**Work required**
Transcribe exactly, and without pictures, only the lines from the one bearing "Adaugă în preferate" through the final line of the data below.

**Material shown**
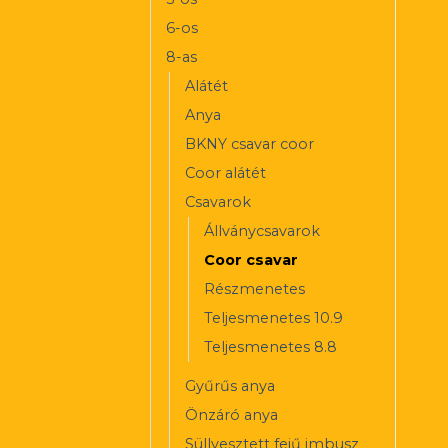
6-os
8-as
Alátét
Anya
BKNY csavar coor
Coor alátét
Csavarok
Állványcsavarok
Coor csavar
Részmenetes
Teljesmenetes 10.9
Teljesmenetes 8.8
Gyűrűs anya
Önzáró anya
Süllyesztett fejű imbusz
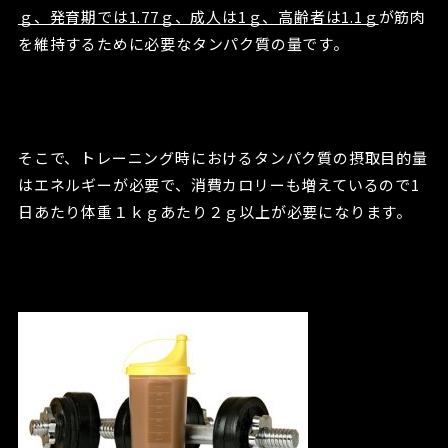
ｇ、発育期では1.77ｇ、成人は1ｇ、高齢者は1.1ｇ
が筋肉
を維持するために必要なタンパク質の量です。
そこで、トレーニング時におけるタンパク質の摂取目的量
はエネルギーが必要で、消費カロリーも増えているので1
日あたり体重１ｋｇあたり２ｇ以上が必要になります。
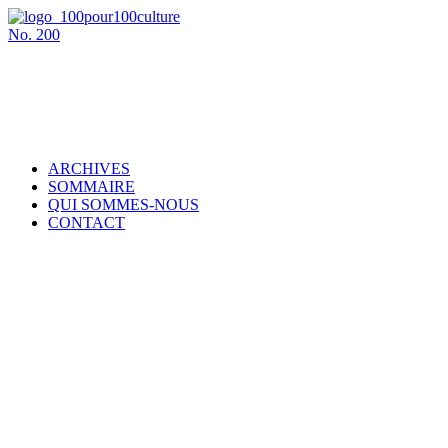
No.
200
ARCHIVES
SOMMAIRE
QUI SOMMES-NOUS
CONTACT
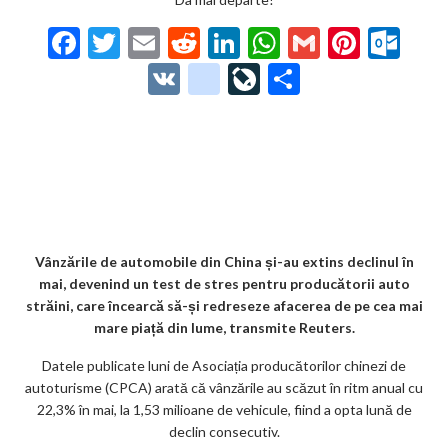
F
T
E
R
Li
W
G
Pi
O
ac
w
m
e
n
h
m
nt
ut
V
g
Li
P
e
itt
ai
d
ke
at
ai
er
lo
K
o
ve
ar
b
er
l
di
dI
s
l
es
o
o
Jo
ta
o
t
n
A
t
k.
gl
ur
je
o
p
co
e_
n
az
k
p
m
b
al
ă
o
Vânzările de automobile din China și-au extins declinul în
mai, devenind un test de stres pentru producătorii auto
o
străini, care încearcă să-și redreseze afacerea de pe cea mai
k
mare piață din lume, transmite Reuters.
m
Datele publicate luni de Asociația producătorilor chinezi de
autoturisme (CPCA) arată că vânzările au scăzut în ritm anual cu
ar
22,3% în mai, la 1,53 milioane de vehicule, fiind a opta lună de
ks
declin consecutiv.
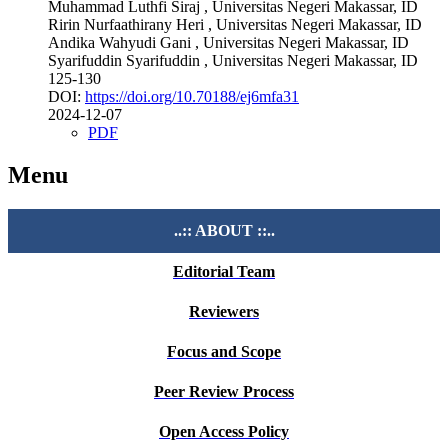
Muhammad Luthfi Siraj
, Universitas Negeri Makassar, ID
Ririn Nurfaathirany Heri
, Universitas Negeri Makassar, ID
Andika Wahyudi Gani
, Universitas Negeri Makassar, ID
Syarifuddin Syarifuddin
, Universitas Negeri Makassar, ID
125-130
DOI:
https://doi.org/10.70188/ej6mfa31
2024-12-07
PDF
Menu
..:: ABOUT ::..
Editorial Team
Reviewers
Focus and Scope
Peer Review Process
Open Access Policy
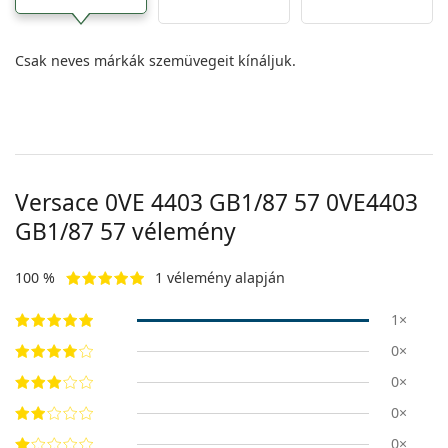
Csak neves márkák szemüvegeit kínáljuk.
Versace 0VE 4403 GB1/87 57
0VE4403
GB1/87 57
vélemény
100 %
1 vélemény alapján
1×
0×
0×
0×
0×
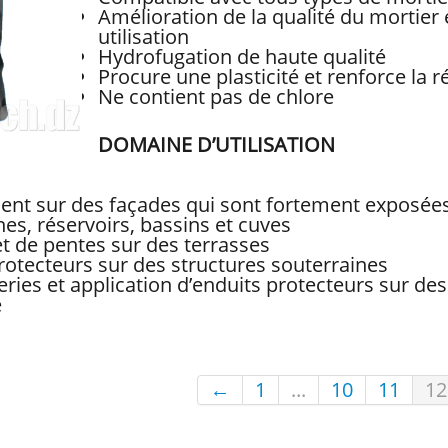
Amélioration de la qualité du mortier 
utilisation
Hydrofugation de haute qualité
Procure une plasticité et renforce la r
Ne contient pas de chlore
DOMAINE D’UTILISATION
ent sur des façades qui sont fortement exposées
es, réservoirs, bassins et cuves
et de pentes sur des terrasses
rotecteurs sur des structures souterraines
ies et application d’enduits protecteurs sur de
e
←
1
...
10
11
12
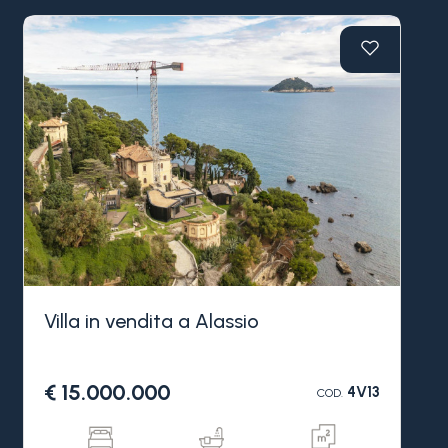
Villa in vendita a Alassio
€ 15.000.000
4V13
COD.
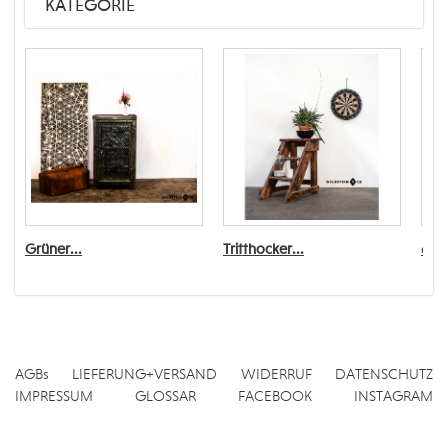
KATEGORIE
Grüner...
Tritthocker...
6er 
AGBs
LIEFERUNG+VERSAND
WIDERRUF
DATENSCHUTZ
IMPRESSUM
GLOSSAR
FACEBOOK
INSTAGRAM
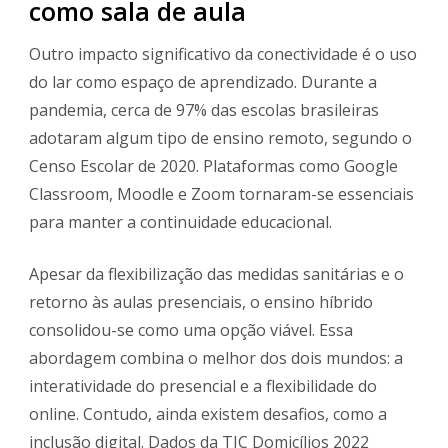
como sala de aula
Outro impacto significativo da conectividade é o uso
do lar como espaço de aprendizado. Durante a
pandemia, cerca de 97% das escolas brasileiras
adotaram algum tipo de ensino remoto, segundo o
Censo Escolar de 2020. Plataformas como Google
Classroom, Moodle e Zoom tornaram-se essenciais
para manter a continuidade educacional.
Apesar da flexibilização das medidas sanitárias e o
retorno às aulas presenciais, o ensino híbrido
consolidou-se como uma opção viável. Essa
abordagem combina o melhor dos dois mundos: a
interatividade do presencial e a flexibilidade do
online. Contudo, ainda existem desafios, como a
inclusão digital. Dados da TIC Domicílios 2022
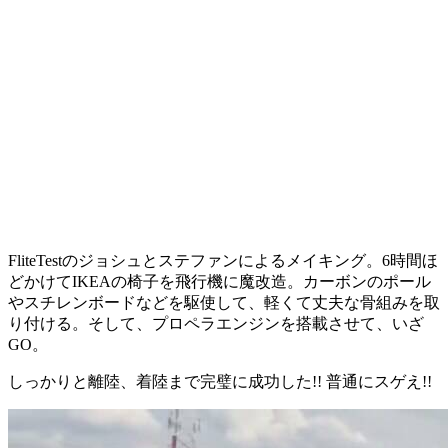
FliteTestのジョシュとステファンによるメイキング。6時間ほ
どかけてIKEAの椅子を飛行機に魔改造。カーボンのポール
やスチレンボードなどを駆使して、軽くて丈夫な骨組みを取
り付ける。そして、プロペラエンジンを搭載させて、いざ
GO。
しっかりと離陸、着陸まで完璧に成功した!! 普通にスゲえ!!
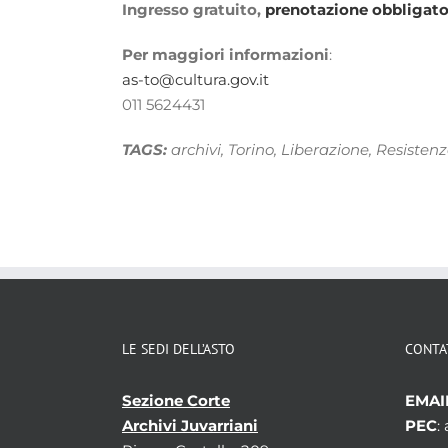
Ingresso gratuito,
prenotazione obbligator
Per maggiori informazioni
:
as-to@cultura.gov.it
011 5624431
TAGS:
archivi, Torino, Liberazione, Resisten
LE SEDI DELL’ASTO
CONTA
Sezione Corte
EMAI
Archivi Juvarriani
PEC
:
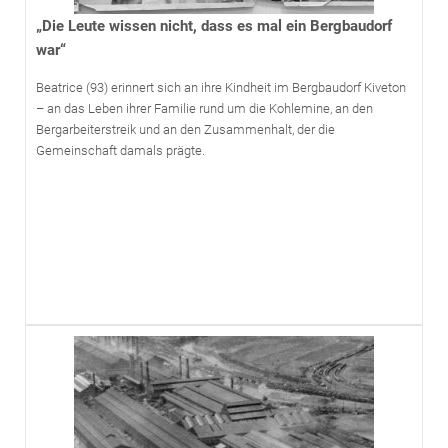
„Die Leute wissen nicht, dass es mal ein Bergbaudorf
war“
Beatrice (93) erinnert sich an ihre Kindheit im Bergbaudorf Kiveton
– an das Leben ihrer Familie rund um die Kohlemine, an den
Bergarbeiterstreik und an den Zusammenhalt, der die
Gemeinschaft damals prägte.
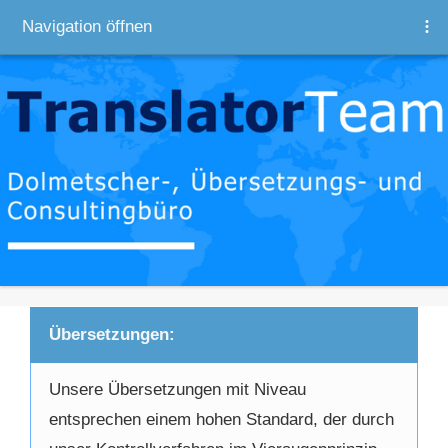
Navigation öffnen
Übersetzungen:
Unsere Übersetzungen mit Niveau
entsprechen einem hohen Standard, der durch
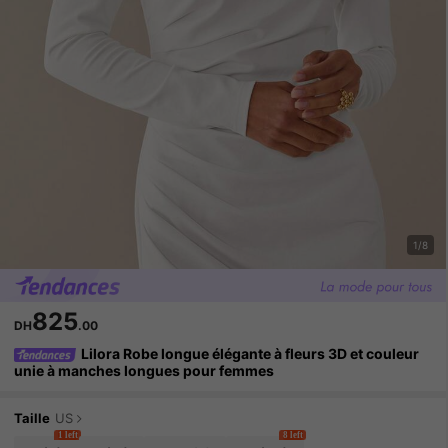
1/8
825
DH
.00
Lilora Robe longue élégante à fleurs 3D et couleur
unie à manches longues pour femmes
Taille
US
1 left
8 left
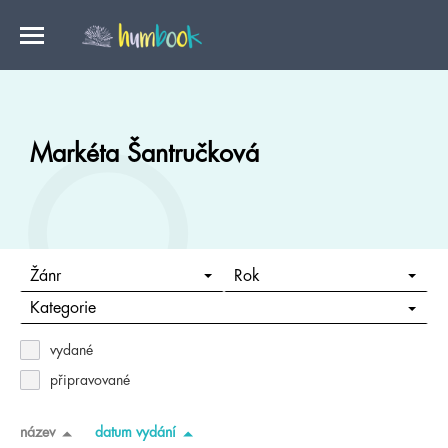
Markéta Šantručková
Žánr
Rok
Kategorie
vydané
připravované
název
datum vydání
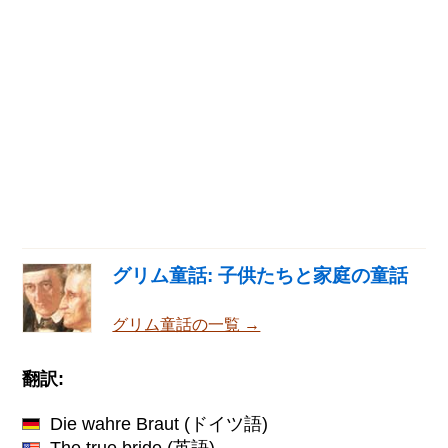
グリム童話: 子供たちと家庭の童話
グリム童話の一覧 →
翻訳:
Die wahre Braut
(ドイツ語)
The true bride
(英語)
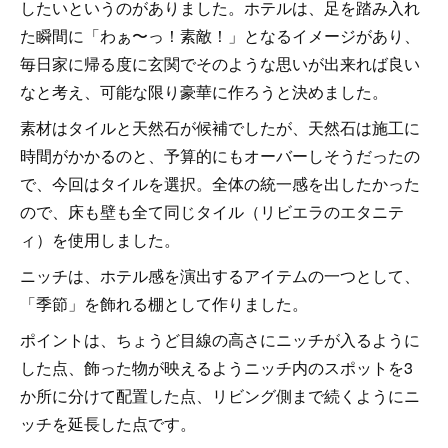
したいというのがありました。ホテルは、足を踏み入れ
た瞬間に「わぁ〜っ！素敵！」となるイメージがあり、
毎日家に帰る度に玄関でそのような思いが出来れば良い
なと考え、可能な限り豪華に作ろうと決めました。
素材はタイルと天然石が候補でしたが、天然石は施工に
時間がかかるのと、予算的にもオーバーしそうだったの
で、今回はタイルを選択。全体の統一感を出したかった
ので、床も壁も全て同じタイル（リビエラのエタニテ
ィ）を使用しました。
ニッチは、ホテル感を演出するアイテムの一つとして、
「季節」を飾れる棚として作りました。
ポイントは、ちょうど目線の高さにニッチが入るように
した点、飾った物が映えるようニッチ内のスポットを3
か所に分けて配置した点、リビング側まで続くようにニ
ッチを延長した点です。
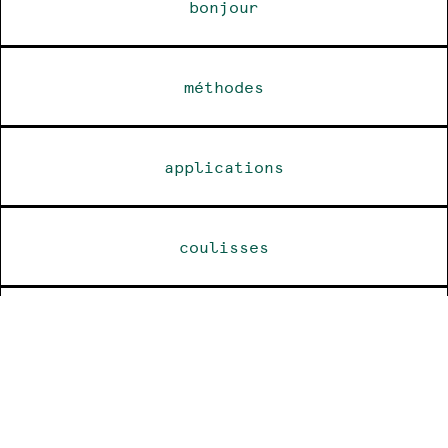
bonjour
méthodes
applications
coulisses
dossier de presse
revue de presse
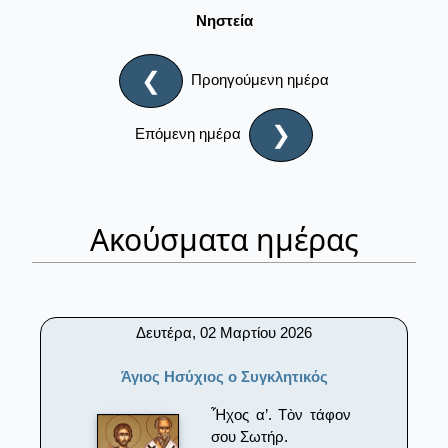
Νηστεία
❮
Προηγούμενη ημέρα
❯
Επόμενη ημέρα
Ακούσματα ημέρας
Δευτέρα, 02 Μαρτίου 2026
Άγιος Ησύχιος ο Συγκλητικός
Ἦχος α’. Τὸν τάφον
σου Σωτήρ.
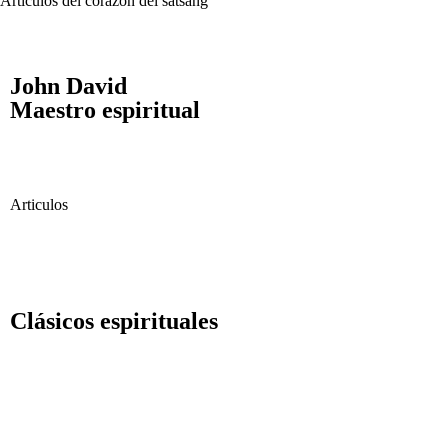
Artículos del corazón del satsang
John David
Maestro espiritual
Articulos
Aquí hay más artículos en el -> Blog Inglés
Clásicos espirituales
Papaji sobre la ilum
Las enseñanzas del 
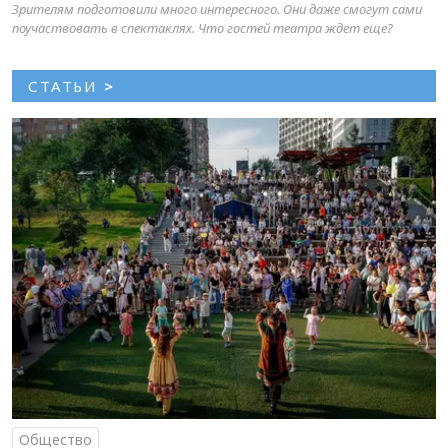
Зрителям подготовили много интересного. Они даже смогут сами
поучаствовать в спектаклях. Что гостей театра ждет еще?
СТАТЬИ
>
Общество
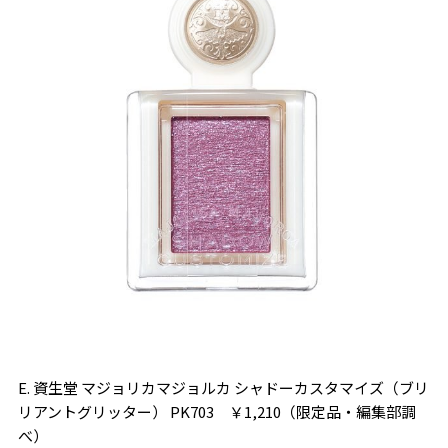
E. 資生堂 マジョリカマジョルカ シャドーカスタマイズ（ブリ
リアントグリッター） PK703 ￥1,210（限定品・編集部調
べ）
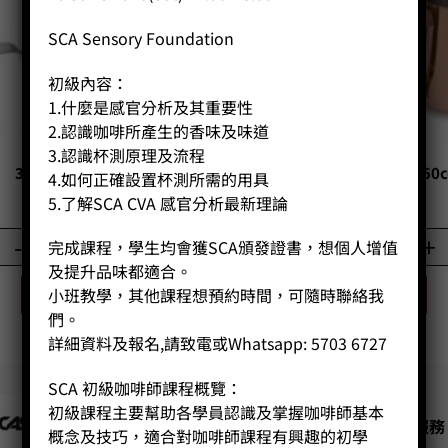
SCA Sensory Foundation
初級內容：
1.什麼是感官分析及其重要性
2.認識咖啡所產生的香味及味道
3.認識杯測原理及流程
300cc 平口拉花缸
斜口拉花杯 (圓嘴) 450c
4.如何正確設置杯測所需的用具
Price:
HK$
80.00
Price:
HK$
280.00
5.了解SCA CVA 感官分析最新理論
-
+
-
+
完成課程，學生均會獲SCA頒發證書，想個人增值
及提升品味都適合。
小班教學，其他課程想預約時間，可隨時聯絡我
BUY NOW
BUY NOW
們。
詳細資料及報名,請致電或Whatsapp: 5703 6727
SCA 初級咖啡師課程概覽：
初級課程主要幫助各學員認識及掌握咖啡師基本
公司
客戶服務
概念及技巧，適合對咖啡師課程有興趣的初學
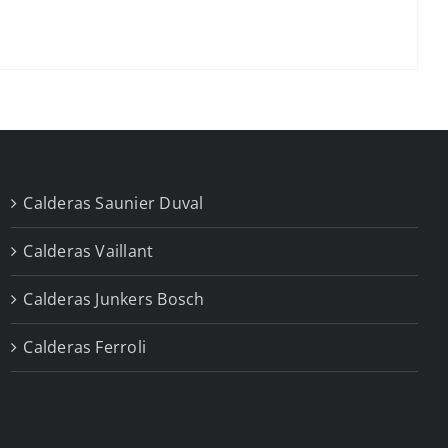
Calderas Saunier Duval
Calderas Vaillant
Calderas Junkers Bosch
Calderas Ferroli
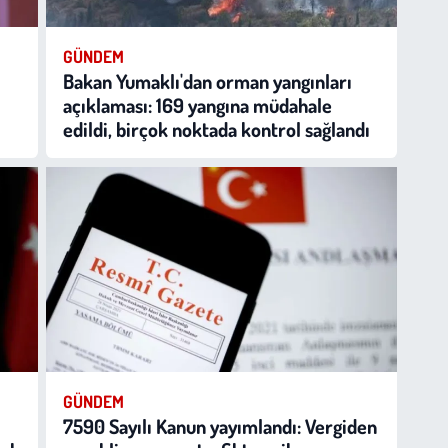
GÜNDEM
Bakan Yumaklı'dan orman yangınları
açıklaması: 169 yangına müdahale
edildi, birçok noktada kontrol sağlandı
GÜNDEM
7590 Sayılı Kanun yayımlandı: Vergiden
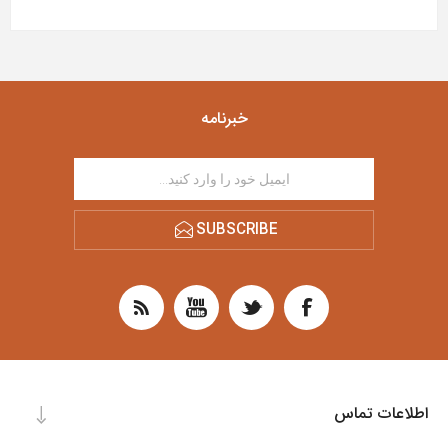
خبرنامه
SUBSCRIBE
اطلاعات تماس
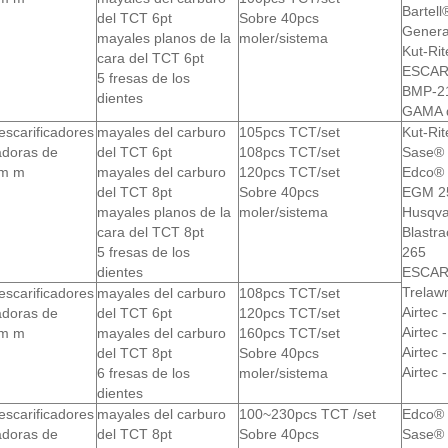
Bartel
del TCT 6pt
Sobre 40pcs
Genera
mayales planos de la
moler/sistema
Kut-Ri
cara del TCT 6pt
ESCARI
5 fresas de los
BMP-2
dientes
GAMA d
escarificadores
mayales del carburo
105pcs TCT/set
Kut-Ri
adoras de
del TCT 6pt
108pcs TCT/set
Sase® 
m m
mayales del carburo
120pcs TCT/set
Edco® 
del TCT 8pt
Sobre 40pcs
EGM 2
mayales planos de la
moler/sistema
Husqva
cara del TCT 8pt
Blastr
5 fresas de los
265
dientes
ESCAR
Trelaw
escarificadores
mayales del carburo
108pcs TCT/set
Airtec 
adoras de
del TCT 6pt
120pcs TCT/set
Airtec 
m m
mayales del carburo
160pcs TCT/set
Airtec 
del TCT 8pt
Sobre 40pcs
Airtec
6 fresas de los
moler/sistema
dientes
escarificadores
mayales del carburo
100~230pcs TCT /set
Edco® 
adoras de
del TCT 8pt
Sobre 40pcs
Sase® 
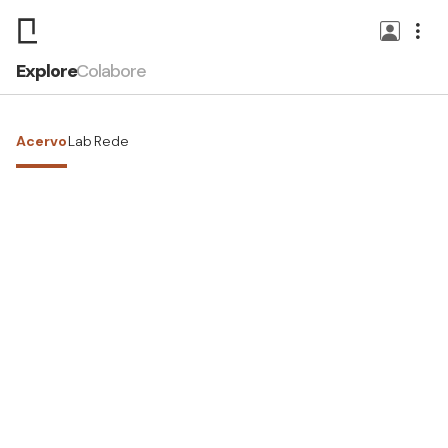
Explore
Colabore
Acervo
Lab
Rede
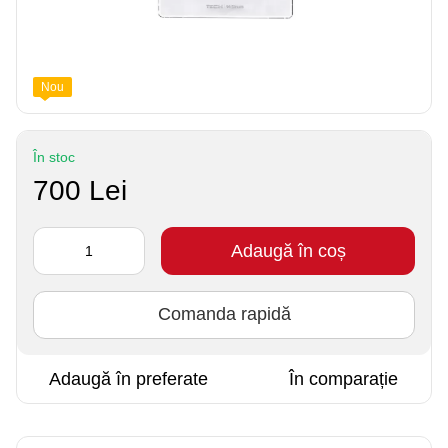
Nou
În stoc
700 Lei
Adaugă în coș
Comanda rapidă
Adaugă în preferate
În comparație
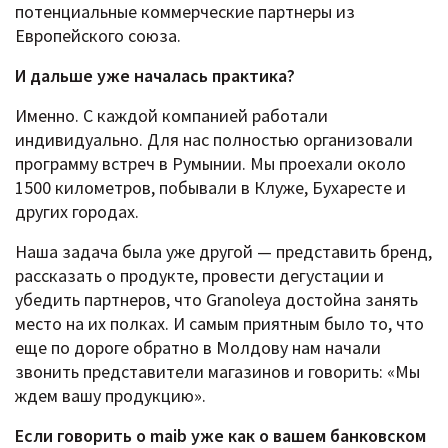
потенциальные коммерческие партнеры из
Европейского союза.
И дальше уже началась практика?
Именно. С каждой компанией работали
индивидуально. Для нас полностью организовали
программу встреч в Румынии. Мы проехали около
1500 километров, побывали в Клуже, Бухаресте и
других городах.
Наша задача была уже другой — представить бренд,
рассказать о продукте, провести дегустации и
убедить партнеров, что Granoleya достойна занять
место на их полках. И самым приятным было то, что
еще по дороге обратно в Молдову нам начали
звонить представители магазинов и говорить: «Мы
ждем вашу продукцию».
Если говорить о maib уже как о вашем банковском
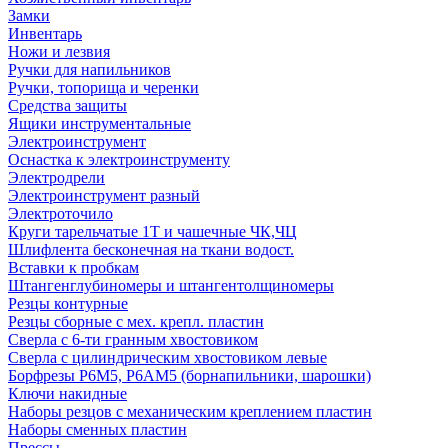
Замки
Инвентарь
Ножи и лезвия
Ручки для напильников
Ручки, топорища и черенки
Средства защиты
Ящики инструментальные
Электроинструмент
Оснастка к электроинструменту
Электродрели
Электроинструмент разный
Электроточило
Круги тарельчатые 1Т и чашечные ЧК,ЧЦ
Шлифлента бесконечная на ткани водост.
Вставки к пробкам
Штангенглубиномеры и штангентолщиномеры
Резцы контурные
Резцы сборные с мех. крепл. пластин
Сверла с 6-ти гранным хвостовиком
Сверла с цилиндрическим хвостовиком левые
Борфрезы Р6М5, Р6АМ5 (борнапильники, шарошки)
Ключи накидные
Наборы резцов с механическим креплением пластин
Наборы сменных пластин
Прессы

**Reply**
Adaugă în preferate
În comparație
потенциальные коммерческие партнеры из
Европейского союза.
И дальше уже началась практика?
Именно. С каждой компанией работали
индивидуально. Для нас полностью организовали
программу встреч в Румынии. Мы проехали около
1500 километров, побывали в Клуже, Бухаресте и
других городах.
Наша задача была уже другой — представить бренд,
рассказать о продукте, провести дегустации и
убедить партнеров, что Granoleya достойна занять
место на их полках. И самым приятным было то, что
еще по дороге обратно в Молдову нам начали
звонить представители магазинов и говорить: «Мы
ждем вашу продукцию».
Если говорить о maib уже как о вашем банковском
Замки
Инвентарь
Ножи и лезвия
Ручки для напильников
Ручки, топорища и черенки
Средства защиты
Ящики инструментальные
Электроинструмент
Оснастка к электроинструменту
Электродрели
Электроинструмент разный
Электроточило
Круги тарельчатые 1Т и чашечные ЧК,ЧЦ
Шлифлента бесконечная на ткани водост.
Вставки к пробкам
Штангенглубиномеры и штангентолщиномеры
Резцы контурные
Резцы сборные с мех. крепл. пластин
Сверла с 6-ти гранным хвостовиком
Сверла с цилиндрическим хвостовиком левые
Борфрезы Р6М5, Р6АМ5 (борнапильники, шарошки)
Ключи накидные
Наборы резцов с механическим креплением пластин
Наборы сменных пластин
Прессы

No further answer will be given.